Always be nice to your children because they are the ones who will choose your rest home.

--Phyllis Diller

There's a new medical crisis. Doctors are reporting that many men are having allergic reactions to latex condoms. They say they cause severe swelling. So what's the problem?

--Jay Leno

When the sun comes up, I have morals again.

--Elayne Boosler

We'll lie about lying if we have to. I'm an algebra liar. I figure two good lies make a positive.

--Tim Allen

You make the beds, you do the dishes, and six months later you have to start all over again.

--Joan Rivers

Electricity can be dangerous. My nephew tried to stick a penny into a plug. Whoever said a penny doesn't go far didn't see him shoot across that floor. I told him he was grounded.

--Tim Allen

Men do not like to admit to even momentary imperfection. My husband forgot the code to turn off the alarm. When the police came, he wouldn't admit he'd forgotten the code ... he turned himself in.

--Rita Rudner

If you can't beat them, arrange to have them beaten.

--George Carlin

That married couples can live together day after day is a miracle that the Vatican has overlooked.

--Bill Cosby

I am a marvelous housekeeper. Every time I leave a man I keep his house.

--Zsa Zsa Gabor

Instead of getting married again, I'm going to find a woman I don't like and give her a house.

--Lewis Grizzard

The problem with the designated driver program, it's not a desirable job. But if you ever get sucked into doing it, have fun with it. At the end of the night, drop them off at the wrong house.

--Jeff Foxworthy

-------------------------------------------------------------------------------------------

Why?

Last night I played a blank tape at full blast.
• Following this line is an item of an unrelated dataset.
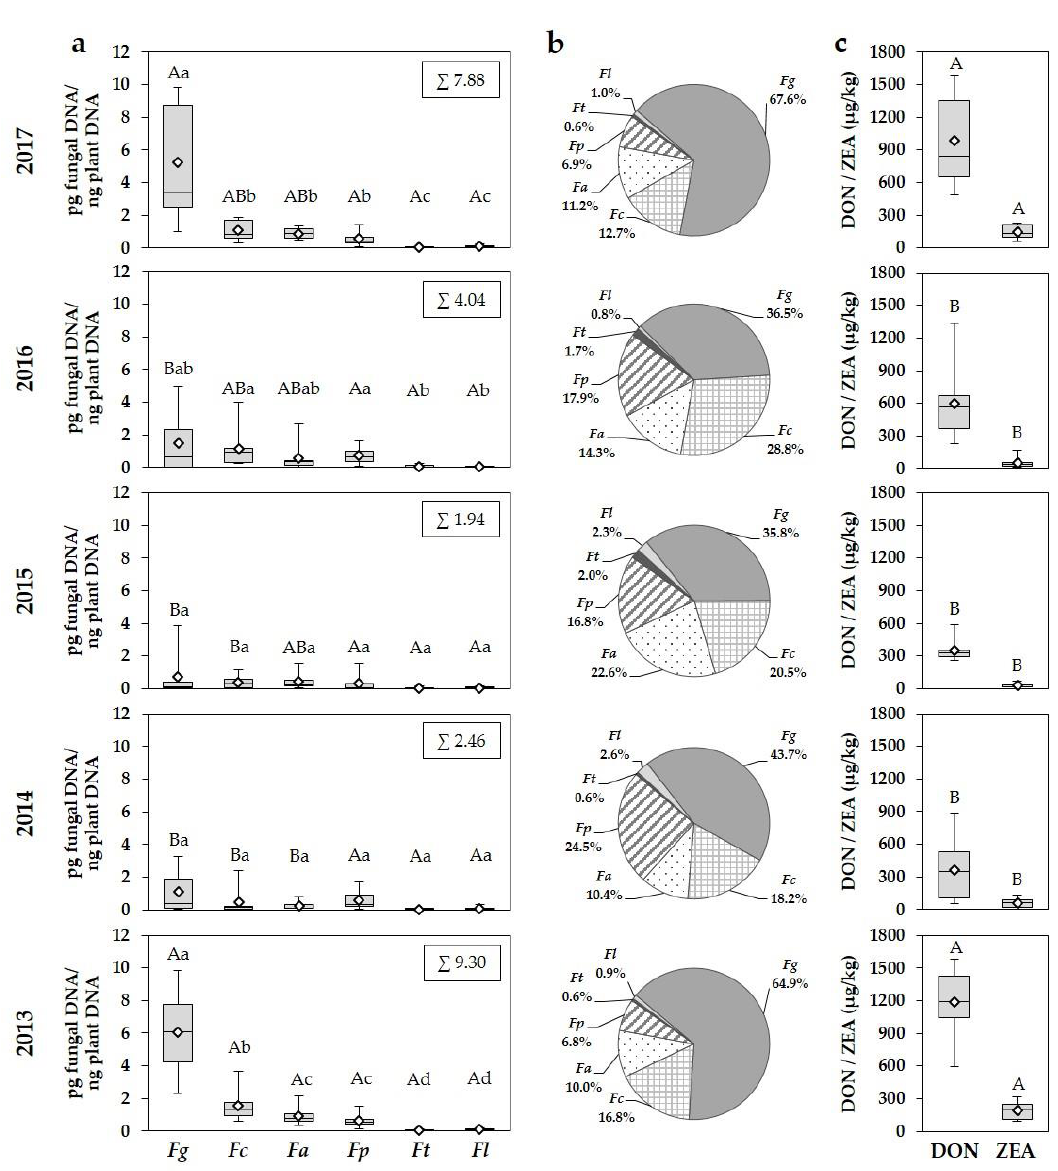
Figure 3. Boxplots and means (white rhombus) of ( a ) DNA amounts of F. graminearum ( Fg ), F. culmorum ( Fc ), F. avenaceum ( Fa ), F. poae ( Fp ), F. tricinctum ( Ft ) and F. langsethiae ( Fl ) (pg fungal DNA/ng plant DNA), ( b ) percentages of DNA amounts of the detected Fusarium species to the total Fusarium DNA amount of all detected species and boxplots and means (white rhombus) of ( c ) DON and ZEA concentrations (µg/kg) in wheat grain of the highly susceptible cultivar of the seven trial locations (three replications per location) in northern Germany from 2013 to 2017. Five statistics are represented in each boxplot from bottom to top: the smallest observation, lower quartile, median, upper quartile, and largest observation, respectively. Mean values labelled with the same letter (small or big) are not significantly different from each other ( p > 0.05). Capital letters describe differences for one species and DON and ZEA concentrations between years and small letters differences between the detected Fusarium species within a year. n = 105.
The mime next door went nuts.

Whatever happened to Preparations A through G?

Do they have reserved parking for non-handicapped people at the Special Olympics?

How come abbreviated is such a long word?

Why do you press harder on a remote control when you know the battery is dead?

Why are they called buildings, when they're already finished? Shouldn't they be called builts?

Why are they called apartments, when they're all stuck together?

Why do banks charge you a "non-sufficient funds fee" on money they already know you don't have?

If the universe is everything, and scientists say that the universe is expanding, what is it expanding into?

If you got into a taxi and the driver started driving backward, would the taxi driver end up owing you money?

What would a chair look like if your knees bent the other way?

If a tree falls in the forest and no one is around to see it, do the other trees make fun of it?

Why is a carrot more orange than an orange?

When two airplanes almost collide why do they call it a near miss? It sounds like a near hit to me!

Why are there five syllables in the word "monosyllabic"?

Why do they call it the Department of the Interior when they are in charge of everything outdoors?

Why do scientists call it research when looking for something new?

If vegetarians eat vegetables, what do humanitarians eat?

When I erase a word with a pencil, where does it go?

Why is it, when a door is open it's ajar, but when a jar is open, it's not a door?

Tell a man that there are 400 billion stars and he'll believe you. Tell him a bench has wet paint and he has to touch it.

How come Superman could stop bullets with his chest, but always ducked when someone threw a gun at him?

Why do we wait until a pig is dead to "cure" it?

Why doesn't glue stick to the inside of the bottle?

If man evolved from monkeys and apes, why do we still have monkeys and apes?

Should you trust a stockbroker who's married to a travel agent?

Is boneless chicken considered to be an invertebrate?

Do married people live longer than single people, or does it just SEEM longer?

If all those psychics know the winning lottery numbers, why are they all still working?

Isn't the best way to save face to keep the lower part shut?

War doesn't determine who's right, just who's left.